Dungeons and Dragons can help people of all stripes, even going so far as to be used as a therapeutic aid–here’s a look at how one DM is helping patients grow and change with D&D.
Megan A. Connell is a licensed psychologist and a ‘Therapeutic Dungeon Master’ who uses roleplaying games, specifically Dungeons and Dragons, to help empower patients and develop emotionally. She’s doing some amazing work out there, as you’ll see in this video.
Featured image courtesy of D&D Beyond.
This isn’t the first time we’ve seen D&D mentioned as a therapeutic tool, which comes as no surprise. Roleplaying is a helpful tool for creating a safe space to practice social skills like assertiveness or dealing with anxiety, or even something as simple as saying no or speaking up. It’s hard to “practice” these in the real world, with real people, but when there’s a character you’re acting through and fictional characters you’re talking to, the stakes are much much lower.
As Connell says, the worst that happens is someone rolls a one and something interesting happens. Which highlights the things you can manage in a game. Even if you’re not a licensed psychologist, there’s still a lot of good you can do.
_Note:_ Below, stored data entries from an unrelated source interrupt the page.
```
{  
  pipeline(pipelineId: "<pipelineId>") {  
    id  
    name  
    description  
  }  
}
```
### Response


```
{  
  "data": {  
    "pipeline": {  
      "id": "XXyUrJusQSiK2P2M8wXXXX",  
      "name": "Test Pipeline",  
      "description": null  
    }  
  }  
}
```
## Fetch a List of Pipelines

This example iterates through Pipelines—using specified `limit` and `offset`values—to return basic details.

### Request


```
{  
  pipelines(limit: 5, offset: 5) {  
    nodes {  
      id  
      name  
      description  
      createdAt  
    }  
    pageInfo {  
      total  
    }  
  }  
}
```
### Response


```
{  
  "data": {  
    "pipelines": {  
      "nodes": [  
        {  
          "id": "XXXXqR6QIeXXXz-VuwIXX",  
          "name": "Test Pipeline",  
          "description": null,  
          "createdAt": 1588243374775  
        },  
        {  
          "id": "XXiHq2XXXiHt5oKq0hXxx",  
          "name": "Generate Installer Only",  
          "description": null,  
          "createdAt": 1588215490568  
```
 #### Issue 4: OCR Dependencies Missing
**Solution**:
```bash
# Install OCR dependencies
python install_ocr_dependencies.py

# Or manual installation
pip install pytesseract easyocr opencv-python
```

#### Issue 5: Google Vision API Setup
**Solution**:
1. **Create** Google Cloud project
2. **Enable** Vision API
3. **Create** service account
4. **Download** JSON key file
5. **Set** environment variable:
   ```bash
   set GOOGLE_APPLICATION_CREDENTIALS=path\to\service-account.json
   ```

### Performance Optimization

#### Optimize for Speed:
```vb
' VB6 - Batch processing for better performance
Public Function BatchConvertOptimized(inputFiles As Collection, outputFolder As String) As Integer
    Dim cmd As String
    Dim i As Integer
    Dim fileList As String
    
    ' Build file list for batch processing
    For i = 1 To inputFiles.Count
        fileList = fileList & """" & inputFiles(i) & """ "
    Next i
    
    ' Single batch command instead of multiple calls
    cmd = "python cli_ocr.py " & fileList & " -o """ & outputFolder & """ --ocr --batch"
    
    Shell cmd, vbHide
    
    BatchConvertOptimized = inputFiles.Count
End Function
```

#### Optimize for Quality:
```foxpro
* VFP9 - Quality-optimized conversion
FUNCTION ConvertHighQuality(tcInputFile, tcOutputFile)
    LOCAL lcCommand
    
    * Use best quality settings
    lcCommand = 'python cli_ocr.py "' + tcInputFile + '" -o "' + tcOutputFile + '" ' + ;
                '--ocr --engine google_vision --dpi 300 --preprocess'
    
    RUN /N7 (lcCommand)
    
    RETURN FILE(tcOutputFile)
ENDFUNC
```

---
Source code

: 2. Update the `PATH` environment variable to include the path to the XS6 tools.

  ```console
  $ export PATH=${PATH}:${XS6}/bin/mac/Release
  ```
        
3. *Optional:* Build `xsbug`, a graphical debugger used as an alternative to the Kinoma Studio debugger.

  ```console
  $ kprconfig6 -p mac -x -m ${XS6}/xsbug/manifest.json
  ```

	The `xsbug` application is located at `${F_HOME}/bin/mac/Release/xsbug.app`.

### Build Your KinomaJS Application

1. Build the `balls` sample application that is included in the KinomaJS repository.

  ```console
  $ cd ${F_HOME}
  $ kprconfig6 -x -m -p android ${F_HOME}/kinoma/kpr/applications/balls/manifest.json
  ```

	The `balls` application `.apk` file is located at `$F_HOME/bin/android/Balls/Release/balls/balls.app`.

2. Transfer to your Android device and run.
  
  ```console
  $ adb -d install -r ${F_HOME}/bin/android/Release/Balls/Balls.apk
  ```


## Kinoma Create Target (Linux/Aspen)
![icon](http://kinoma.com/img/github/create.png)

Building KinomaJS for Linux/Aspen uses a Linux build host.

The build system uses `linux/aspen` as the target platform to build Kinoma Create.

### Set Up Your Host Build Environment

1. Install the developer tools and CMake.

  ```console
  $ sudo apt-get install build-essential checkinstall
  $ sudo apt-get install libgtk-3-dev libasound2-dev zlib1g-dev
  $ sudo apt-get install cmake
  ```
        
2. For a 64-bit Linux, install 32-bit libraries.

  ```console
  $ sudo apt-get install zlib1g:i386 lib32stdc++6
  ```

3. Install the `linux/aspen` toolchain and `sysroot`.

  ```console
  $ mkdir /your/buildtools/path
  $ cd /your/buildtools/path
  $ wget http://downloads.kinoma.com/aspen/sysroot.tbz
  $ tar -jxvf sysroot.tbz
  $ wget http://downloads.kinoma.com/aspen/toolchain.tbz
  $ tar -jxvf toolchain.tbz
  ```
Connell has a series of videos that illustrate a few things DMs can do, called Psychology at the Table, the first of which is right here:
Though it goes without saying nothing is a substitute for licensed help, it’s nice to know you can find some comfort and support from your friends at the table. After all, you spend many an adventure watching each other’s backs–may as well do it in this adventure as well.
Which is just another way of saying the real Dungeons and Dragons were the friends we made along the way. Happy Adventuring!